WHAT YOU WILL DO.
a. In the bispectrum paper summary, copy the passage between "It demonstrates that" and "and velocity fields.", inclusive.
b. List every finding under the "Key findings" heading of the bispectrum paper summary.

# Constraining galaxy cluster velocity field with the tSZ-kSZ-kSZ   bispectrum

**Authors:** G. Hurier

arXiv: 1701.09072 · 2017-02-01

## TL;DR

This paper investigates the potential of using the tSZ-kSZ-kSZ bispectrum in CMB data to measure galaxy cluster velocities and constrain cosmological parameters, highlighting its significance for understanding structure growth and dark energy.

## Contribution

It demonstrates that future CMB experiments can detect the tSZ-kSZ-kSZ bispectrum with high significance, enabling new constraints on cluster dynamics and cosmological models.

## Key findings

- Next-generation CMB experiments can detect the bispectrum with high S/N.
- The bispectrum measurement constrains intra-cluster dynamics and velocity fields.
- It helps break degeneracies in mass-observable relations and cosmological parameters.

(Landmark coordinate records)
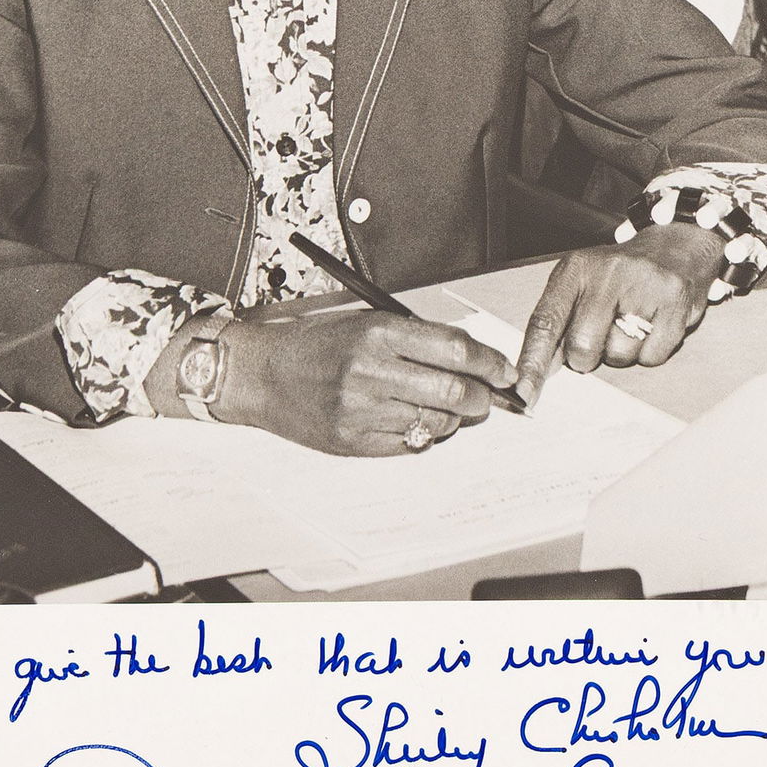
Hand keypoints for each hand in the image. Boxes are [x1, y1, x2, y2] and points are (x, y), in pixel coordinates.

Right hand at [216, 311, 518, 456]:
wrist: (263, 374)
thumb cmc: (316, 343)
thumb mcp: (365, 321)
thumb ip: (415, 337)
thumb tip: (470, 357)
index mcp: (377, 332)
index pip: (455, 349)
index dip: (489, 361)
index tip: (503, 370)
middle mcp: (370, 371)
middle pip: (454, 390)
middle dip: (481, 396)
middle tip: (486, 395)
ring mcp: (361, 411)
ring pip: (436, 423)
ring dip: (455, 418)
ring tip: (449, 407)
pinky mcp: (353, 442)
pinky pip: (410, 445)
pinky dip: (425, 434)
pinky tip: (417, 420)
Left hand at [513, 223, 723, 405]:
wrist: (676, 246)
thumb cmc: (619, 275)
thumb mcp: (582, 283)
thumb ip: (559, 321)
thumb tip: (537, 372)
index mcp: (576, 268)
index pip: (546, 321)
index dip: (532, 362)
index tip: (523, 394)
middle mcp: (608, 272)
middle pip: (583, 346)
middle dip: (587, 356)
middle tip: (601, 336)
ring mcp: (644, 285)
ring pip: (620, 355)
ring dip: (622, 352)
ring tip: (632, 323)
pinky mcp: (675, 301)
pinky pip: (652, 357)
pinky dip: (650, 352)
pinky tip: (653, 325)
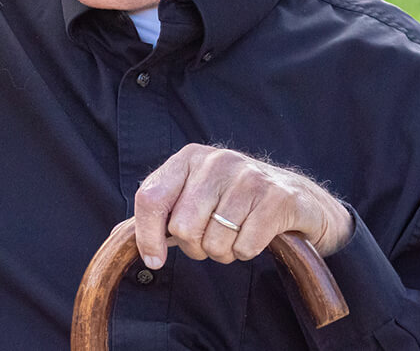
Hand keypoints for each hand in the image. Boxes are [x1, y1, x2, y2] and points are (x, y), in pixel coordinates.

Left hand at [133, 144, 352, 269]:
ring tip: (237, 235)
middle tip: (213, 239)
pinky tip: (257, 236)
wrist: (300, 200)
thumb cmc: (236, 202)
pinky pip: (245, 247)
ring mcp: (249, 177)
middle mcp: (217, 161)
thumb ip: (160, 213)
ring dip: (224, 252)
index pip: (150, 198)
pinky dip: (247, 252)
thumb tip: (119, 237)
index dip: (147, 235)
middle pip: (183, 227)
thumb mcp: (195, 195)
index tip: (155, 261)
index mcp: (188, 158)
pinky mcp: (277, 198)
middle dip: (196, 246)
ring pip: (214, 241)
--
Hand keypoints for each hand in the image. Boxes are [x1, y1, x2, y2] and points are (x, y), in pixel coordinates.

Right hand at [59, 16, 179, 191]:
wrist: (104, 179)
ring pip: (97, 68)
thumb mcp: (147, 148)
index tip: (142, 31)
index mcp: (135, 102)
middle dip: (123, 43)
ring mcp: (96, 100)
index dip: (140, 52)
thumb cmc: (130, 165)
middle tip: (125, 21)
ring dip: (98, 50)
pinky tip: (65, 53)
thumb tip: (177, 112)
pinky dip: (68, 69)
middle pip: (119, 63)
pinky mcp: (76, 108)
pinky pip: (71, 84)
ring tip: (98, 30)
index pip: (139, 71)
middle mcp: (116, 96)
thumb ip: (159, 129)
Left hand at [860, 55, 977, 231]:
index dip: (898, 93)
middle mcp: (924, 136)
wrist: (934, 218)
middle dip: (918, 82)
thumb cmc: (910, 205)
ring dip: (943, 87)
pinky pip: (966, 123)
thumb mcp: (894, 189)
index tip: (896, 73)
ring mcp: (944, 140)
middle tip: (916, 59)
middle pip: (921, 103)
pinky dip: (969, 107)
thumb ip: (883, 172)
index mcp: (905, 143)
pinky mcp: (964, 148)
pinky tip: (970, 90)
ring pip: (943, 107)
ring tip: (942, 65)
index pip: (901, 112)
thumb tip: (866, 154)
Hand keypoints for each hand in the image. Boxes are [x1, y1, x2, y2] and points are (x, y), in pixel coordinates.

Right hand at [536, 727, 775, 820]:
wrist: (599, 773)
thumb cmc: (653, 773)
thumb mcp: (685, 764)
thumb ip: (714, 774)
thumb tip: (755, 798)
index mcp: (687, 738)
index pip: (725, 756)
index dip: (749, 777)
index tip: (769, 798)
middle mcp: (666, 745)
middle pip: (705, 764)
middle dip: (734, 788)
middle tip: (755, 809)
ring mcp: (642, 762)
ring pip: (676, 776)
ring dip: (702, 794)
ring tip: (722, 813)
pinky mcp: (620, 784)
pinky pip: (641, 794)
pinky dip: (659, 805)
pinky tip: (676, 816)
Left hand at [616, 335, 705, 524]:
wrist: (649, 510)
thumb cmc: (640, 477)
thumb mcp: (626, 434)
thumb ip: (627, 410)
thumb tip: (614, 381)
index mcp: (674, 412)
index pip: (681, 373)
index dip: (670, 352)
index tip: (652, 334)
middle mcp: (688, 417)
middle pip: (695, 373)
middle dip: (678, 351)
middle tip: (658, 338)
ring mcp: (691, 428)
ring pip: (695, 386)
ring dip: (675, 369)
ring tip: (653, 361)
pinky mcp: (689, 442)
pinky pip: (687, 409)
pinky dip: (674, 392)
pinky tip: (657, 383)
---
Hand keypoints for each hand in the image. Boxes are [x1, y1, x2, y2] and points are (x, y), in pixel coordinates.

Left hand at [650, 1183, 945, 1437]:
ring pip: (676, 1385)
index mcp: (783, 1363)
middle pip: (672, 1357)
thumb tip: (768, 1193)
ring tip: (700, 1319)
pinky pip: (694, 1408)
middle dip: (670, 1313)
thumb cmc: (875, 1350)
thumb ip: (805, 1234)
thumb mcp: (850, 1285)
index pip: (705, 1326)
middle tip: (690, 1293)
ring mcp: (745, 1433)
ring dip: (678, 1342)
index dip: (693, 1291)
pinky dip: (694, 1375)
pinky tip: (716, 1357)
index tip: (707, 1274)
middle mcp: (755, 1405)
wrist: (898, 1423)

WRITTEN ANSWERS.
a.
It demonstrates that future CMB experiments can detect the tSZ-kSZ-kSZ bispectrum with high significance, enabling new constraints on cluster dynamics and cosmological models.

## Key findings

- Next-generation CMB experiments can detect the bispectrum with high S/N.
- The bispectrum measurement constrains intra-cluster dynamics and velocity fields.

b.
- Next-generation CMB experiments can detect the bispectrum with high S/N.
- The bispectrum measurement constrains intra-cluster dynamics and velocity fields.
- It helps break degeneracies in mass-observable relations and cosmological parameters.